• Task to carry out: Can you output the text lines of this material as a JSON list of strings, one string per line, leaving out blank lines and the pictures?

• Data section:

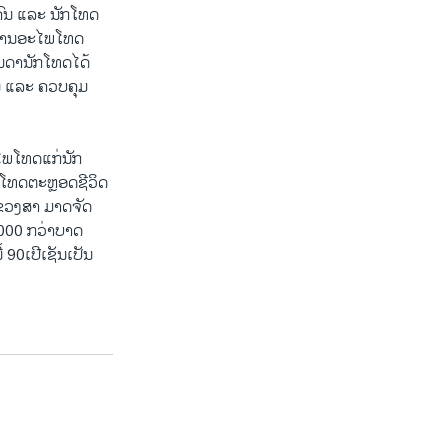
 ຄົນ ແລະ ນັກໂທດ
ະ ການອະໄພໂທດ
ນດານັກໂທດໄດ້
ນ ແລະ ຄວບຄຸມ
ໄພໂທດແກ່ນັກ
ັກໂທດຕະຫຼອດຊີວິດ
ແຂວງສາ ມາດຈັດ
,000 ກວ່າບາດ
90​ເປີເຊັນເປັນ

• Output:
[
  " ຄົນ ແລະ ນັກໂທດ",
  "ະ ການອະໄພໂທດ",
  "ນດານັກໂທດໄດ້",
  "ນ ແລະ ຄວບຄຸມ",
  "ໄພໂທດແກ່ນັກ",
  "ັກໂທດຕະຫຼອດຊີວິດ",
  "ແຂວງສາ ມາດຈັດ",
  ",000 ກວ່າບາດ",
  "90​ເປີເຊັນເປັນ"
]